Likely to end up with their fair share of earnings

Compensation is lower in these states because right-to-work laws weaken workers’ voices by limiting their ability to financially sustain unions. When workers have fewer opportunities to band together, they are less likely to end up with their fair share of earnings.

And it’s not just union workers who have lower wages and benefits in right-to-work states, but non-union workers as well. That’s because non-union employers must provide better wages in states where unions are more common in order to compete for the workers they need.

Proponents promise these laws will open the floodgates to new employment, but states that are right-to-work are not more effective at growing and attracting jobs. In fact, seven of the 11 states with the highest unemployment rates are right-to-work states, and 12 of the 15 states with the highest poverty rates. After Oklahoma passed right-to-work in 2001, its trend of growing manufacturing employment in the decade prior to the law was reversed.

What drives the creation of good jobs in states and localities is not a race to the bottom on wages, but completely different factors including the presence of a skilled workforce, a high quality of life and a modern infrastructure. Also, jobs are created when workers have money in their pockets to spend because of decent wages, which right-to-work inhibits.

While right-to-work laws won’t make businesses flock to the state, limiting workers’ voices will worsen the job quality challenges so many Kentuckians—and Americans—are facing. Real workers’ wages have barely grown for decades even as incomes soar at the top. Half of all income gains since 1979 have gone to the richest one percent. That’s not because of a lack of economic growth, but because the gains from growth are not being shared.

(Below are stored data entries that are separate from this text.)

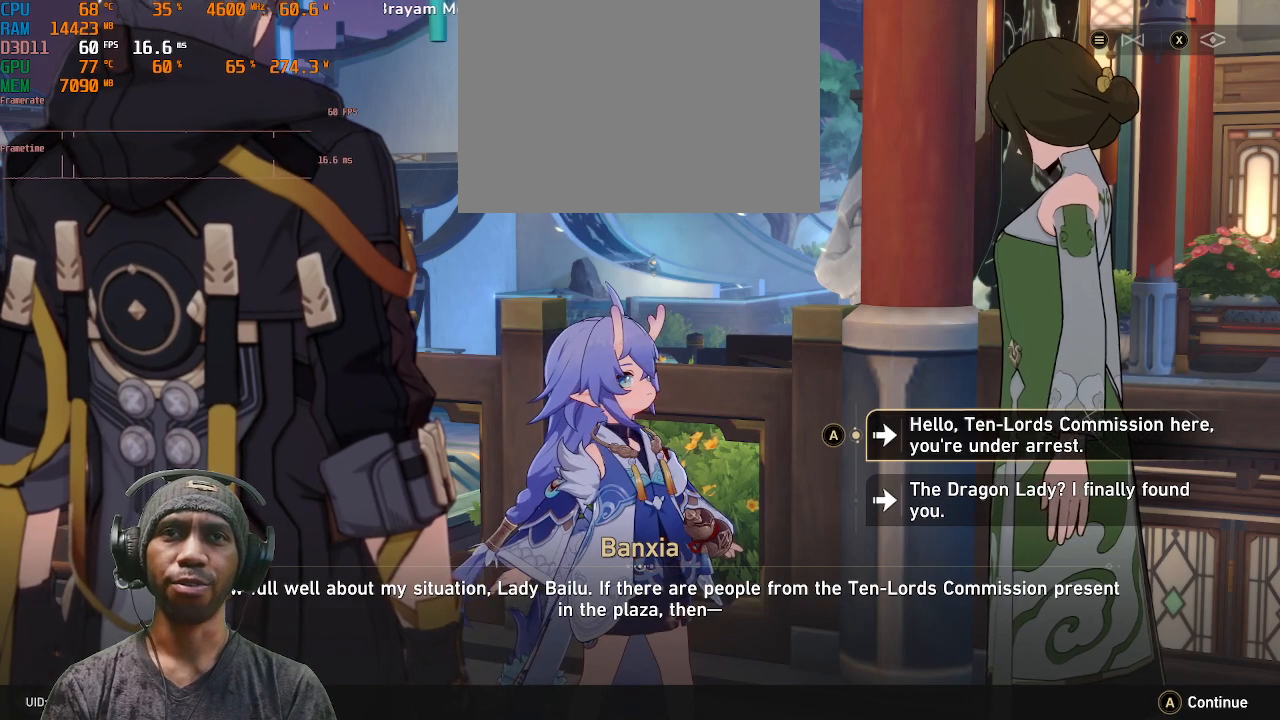
{"buttons": ["R2"], "left_stick": "center", "right_stick": "center", "events": []}
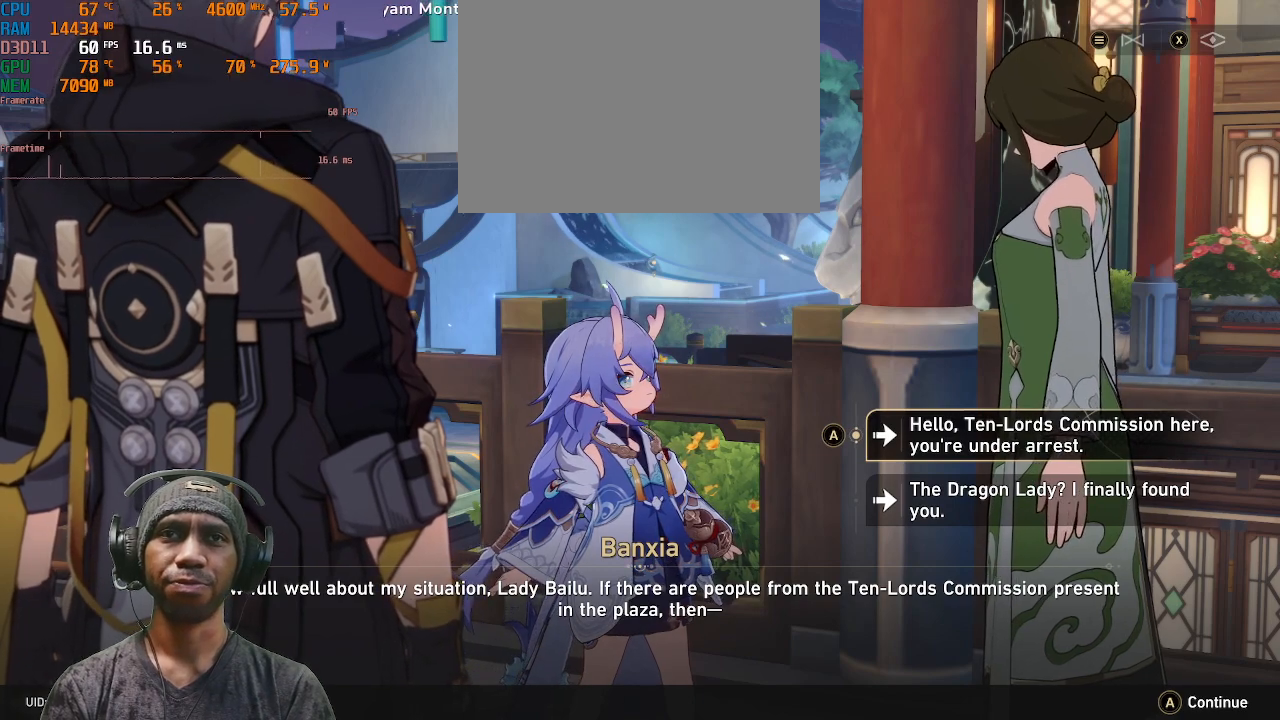
{"buttons": ["R2"], "left_stick": "center", "right_stick": "center", "events": []}
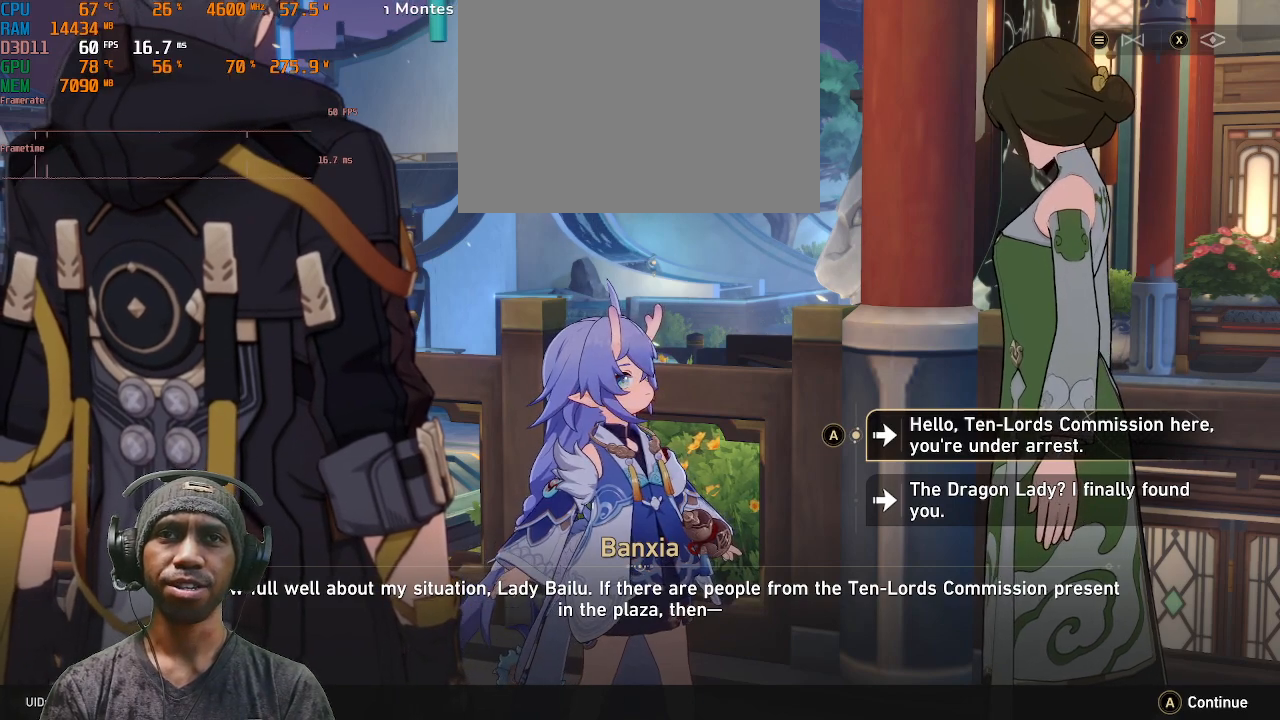
{"buttons": ["R2"], "left_stick": "center", "right_stick": "center", "events": []}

The plan to create so-called right-to-work laws is being orchestrated nationally by big corporate interests that are spending millions to make it happen. Leading the charge are organizations like the American Legislative Exchange Council and the Heritage Foundation that are funded by the Koch brothers and other billionaire elites. When unions are weaker, it’s easier for the wealthy and powerful to have their way at work sites and on a range of public policy issues affecting their bottom line.